We had lost some key therapists from the staff.  We had lost some long-time board members from the board of directors.  I had cut my own counseling to a minimal caseload.  Somewhere in those years between 2013 and 2016, I began to lose a sense of myself.  I did not feel as grounded in the work as I once had.  I was dealing with challenges I had not had to deal with in past years.  I began to tell people that I felt “off balance” and “insecure in my identity.”  This feeling of unrest grew in me until events in early 2016.  

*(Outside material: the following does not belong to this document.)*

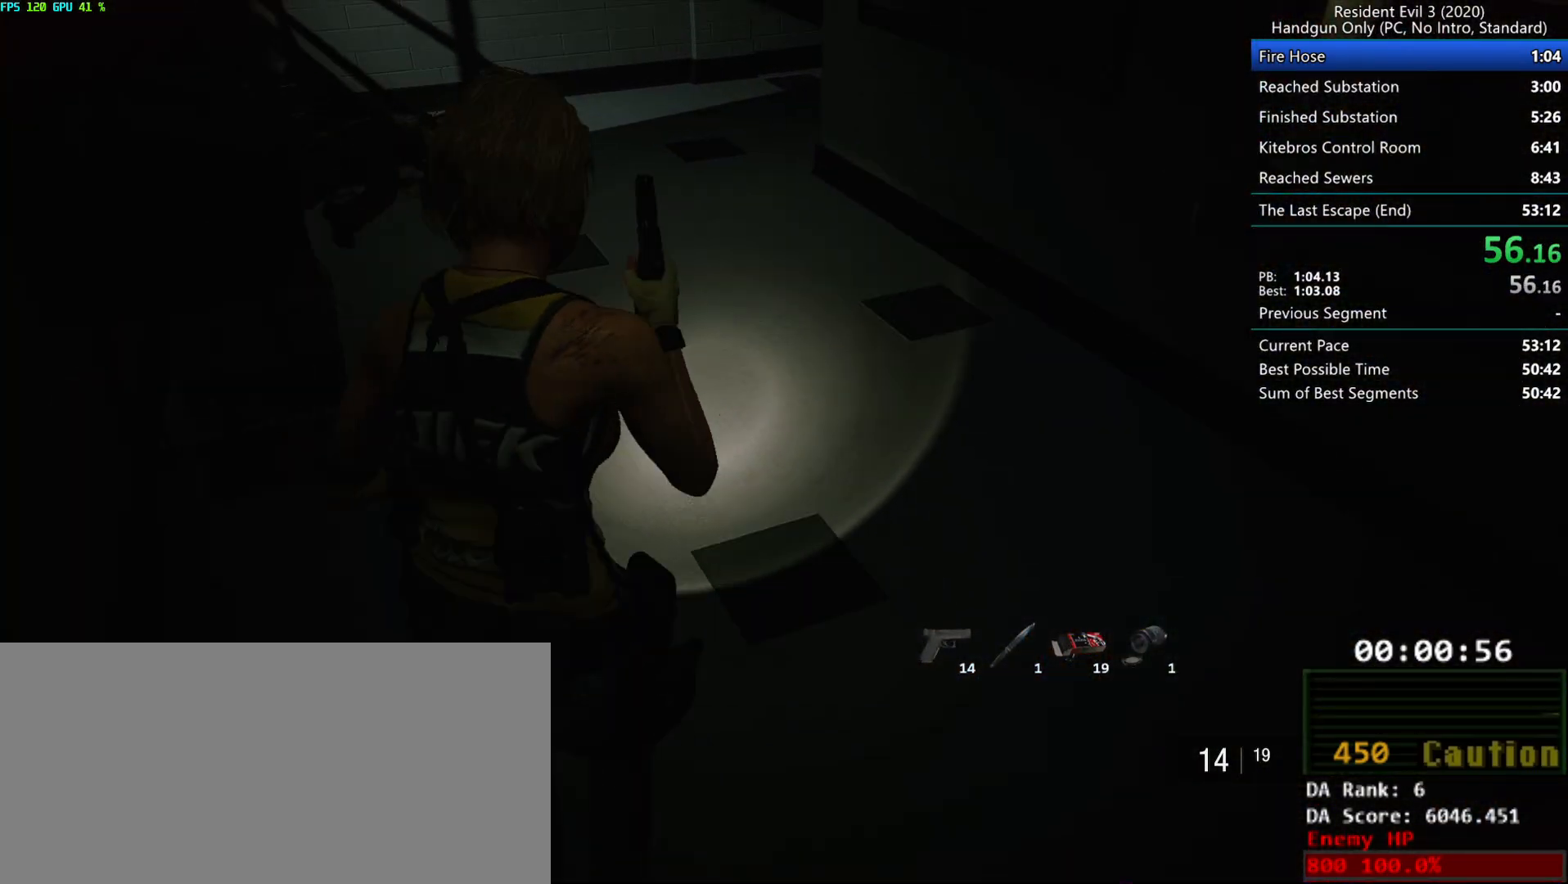
{"keys": ["r"], "mouse": [], "events": []}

 In early 2016, I attended two ordination services at my church.  One for Brandon Owen and one for ShannonMeadors.  I was surprised to find myself tearful through both of these services as I recalled my own ordination and the work of pastoral care and counseling to which I originally felt called.  I began to feel I wanted to just return to that work.  In June of 2016, I resigned as Executive Director at was then Insight Counseling Centers and in August I began work with the group practice of Sage Hill Counseling in Nashville.  The desire to embody the work of pastoral psychotherapy that I had been trained in has become of upmost importance for me.  Working at Sage Hill as a PastoralTherapist offers me the opportunity to focus on the counseling and care work that I had originally felt called to in seminary and later refined as I sat in our marriage counseling.  I have described this to people as a desire to return to “breath”.  Just as in mindfulness practice when a person becomes distracted by thoughts or surroundings, one might instruct them to just return to their focus on their breathing.  Pastoral Care and Counseling is the core of my professional identity.  I do not know what other opportunities might arise or where the work at Sage Hill might lead, but for now, I want to rest in my ministerial identity as a provider of pastoral care and counseling and just breathe for a while.